Zhang Chengpu, Xu Ping, Zhu Yunping
Sheng Wu Gong Cheng Xue Bao. 2014 Jul;30(7):1026-35.
With the rapid development of genome sequencing technologies, a large amount of prokaryote genomes have been sequenced in recent years. To further investigate the models and functions of genomes, the algorithms for genome annotations based on the sequence and homology features have been widely implemented to newly sequenced genomes. However, gene annotations only using the genomic information are prone to errors, such as the incorrect N-terminals and pseudogenes. It is even harder to provide reasonable annotating results in the case of the poor genome sequencing results. The transcriptomics based on the technologies such as microarray and RNA-seq and the proteomics based on the MS/MS have been used widely to identify the gene products with high throughput and high sensitivity, providing the powerful tools for the verification and correction of annotated genome. Compared with transcriptomics, proteomics can generate the protein list for the expressed genes in the samples or cells without any confusion of the non-coding RNA, leading the proteogenomics an important basis for the genome annotations in prokaryotes. In this paper, we first described the traditional genome annotation algorithms and pointed out the shortcomings. Then we summarized the advantages of proteomics in the genome annotations and reviewed the progress of proteogenomics in prokaryotes. Finally we discussed the challenges and strategies in the data analyses and potential solutions for the developments of proteogenomics.

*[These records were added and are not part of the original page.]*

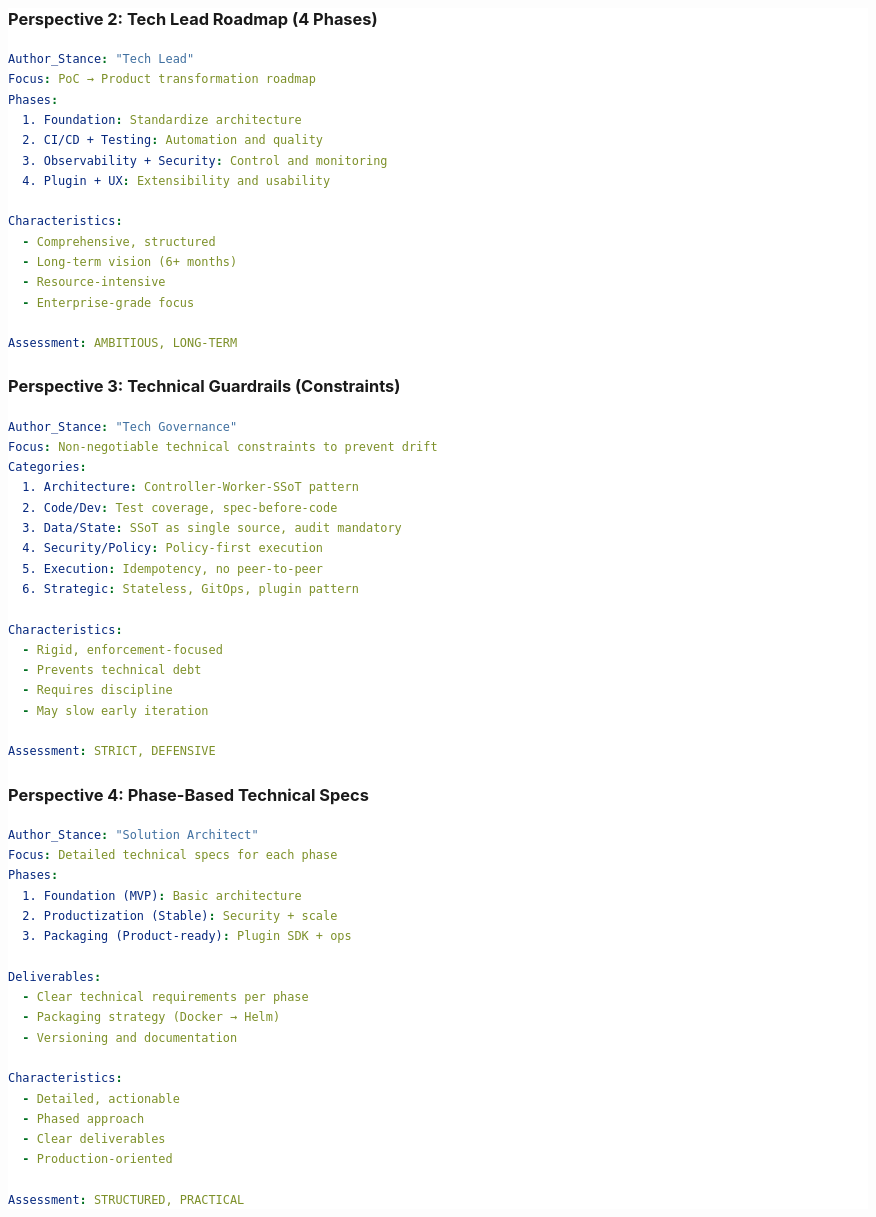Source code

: ### **Perspective 2: Tech Lead Roadmap (4 Phases)**
```yaml
Author_Stance: "Tech Lead"
Focus: PoC → Product transformation roadmap
Phases:
  1. Foundation: Standardize architecture
  2. CI/CD + Testing: Automation and quality
  3. Observability + Security: Control and monitoring
  4. Plugin + UX: Extensibility and usability

Characteristics:
  - Comprehensive, structured
  - Long-term vision (6+ months)
  - Resource-intensive
  - Enterprise-grade focus

Assessment: AMBITIOUS, LONG-TERM
```

### **Perspective 3: Technical Guardrails (Constraints)**
```yaml
Author_Stance: "Tech Governance"
Focus: Non-negotiable technical constraints to prevent drift
Categories:
  1. Architecture: Controller-Worker-SSoT pattern
  2. Code/Dev: Test coverage, spec-before-code
  3. Data/State: SSoT as single source, audit mandatory
  4. Security/Policy: Policy-first execution
  5. Execution: Idempotency, no peer-to-peer
  6. Strategic: Stateless, GitOps, plugin pattern

Characteristics:
  - Rigid, enforcement-focused
  - Prevents technical debt
  - Requires discipline
  - May slow early iteration

Assessment: STRICT, DEFENSIVE
```

### **Perspective 4: Phase-Based Technical Specs**
```yaml
Author_Stance: "Solution Architect"
Focus: Detailed technical specs for each phase
Phases:
  1. Foundation (MVP): Basic architecture
  2. Productization (Stable): Security + scale
  3. Packaging (Product-ready): Plugin SDK + ops

Deliverables:
  - Clear technical requirements per phase
  - Packaging strategy (Docker → Helm)
  - Versioning and documentation

Characteristics:
  - Detailed, actionable
  - Phased approach
  - Clear deliverables
  - Production-oriented

Assessment: STRUCTURED, PRACTICAL
```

随着基因组测序技术的快速发展,近年来大量原核生物基因组已被测序。为了进一步研究基因组的模式和功能,基于序列和同源性特征的基因组注释算法已被广泛应用于新测序的基因组。然而,仅使用基因组信息进行基因注释容易出错,例如不正确的N端和假基因。在基因组测序结果不佳的情况下,更难提供合理的注释结果。基于微阵列和RNA测序等技术的转录组学以及基于串联质谱的蛋白质组学已被广泛用于高通量、高灵敏度地鉴定基因产物,为注释基因组的验证和校正提供了强大工具。与转录组学相比,蛋白质组学可以生成样本或细胞中表达基因的蛋白质列表,而不会受到非编码RNA的干扰,这使得蛋白质基因组学成为原核生物基因组注释的重要依据。在本文中,我们首先描述了传统的基因组注释算法并指出了其缺点。然后我们总结了蛋白质组学在基因组注释中的优势,并回顾了原核生物蛋白质基因组学的进展。最后,我们讨论了数据分析中的挑战和策略以及蛋白质基因组学发展的潜在解决方案。